*Supplied passage*
--------

So rape mainly hurts other people, but spilling seed on the ground offends God, which is much worse.

I mention this because it gets so precisely at the difference between modern, consequentialist ethics, like my own, and the old religious traditions. I simply cannot take logic like that of Aquinas seriously. It relies on definitions of "nature" and "natural" that are based, not on a close look at actual human beings (surely few human activities are more universal than masturbation, which is also practiced by apes and monkeys) but on a view that is already moralistic. That is, it is asserted that something is wrong because it is unnatural, but "unnatural" is just another way of saying "wrong."

But I know, because I read their blogs, that many conservative Christians today still take this very seriously. (And, I assume, many conservative Muslims as well.) This view of "nature" is so thoroughly interwoven through Catholic theology that to reject it requires starting over, and the whole point of religious conservatism is not having to start over.

I simply do not see how a person who believes such things and I could ever agree about the morality of sex, marriage, and many other topics. We simply have no common language to speak in, no basis for a common understanding. Dialogue will be useless.

So, I fear, issues like gay marriage, abortion, contraception, transexuality, and the like will remain unhealable wounds in the nation, and the law will simply follow the will of the majority. We can't change the minds of believers in "natural law", but we can outvote them.

7 comments:

Unknown said...

--------

*Given entries*

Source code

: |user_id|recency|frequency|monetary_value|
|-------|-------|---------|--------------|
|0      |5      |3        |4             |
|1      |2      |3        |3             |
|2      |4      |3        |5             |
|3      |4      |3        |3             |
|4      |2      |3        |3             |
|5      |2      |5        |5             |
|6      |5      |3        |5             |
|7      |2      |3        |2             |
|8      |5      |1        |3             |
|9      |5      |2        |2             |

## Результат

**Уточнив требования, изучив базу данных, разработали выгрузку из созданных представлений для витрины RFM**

--------

*Problem to work on*
Pick up the blog post on natural law where it stops and keep writing it. The records have no connection to the blog post on natural law.

*Result for this exercise*
My understanding is actually that by "unnatural" the scholastics did not mean "what we already think is wrong." They had a special understanding of nature and natural law, by which a thing's proper "nature" would be the design and purpose God had in creating it. For this reason, masturbation is a sin against nature because God's design and purpose in sex is reproduction, and to do anything sexual whose purpose is not reproduction is a sin against nature, hence a sin against God's design and purpose, hence a sin against God.

Perhaps it is also worth pointing out that, even if Aquinas thought masturbation a worse *sin* than rape, this does not necessarily say anything about which he thought human society should punish more severely as a *crime*. Scholasticism was arguably all about such distinctions.

I don't agree personally with the scholastics' way of reasoning or their conclusions, but I think it's worth pointing out the actual way their logic worked (at least as far as I can tell, being no specialist in this area).

It is true that popular American Christianity does all too often work on the theory that God's purpose is a notional conventional white American suburban or small-town life, just as the Taliban think shari'a is synonymous with Pashtun village custom.

But the learned traditions don't work like that. Opinion in Sunni jurisprudence is, for example, divided on the question of masturbation, since nothing in Qur'an or hadith addresses the issue. Learned types at a place like al-Azhar tend to scorn the Taliban as ignorant yokels who have no understanding of how shari'a works.

On your overall point, however, I would agree: between a fairly rigorous traditional religiosity and modern secular values, there isn't much to discuss or negotiate, except a sort of truce.

John said...

That's very interesting about Islam and masturbation.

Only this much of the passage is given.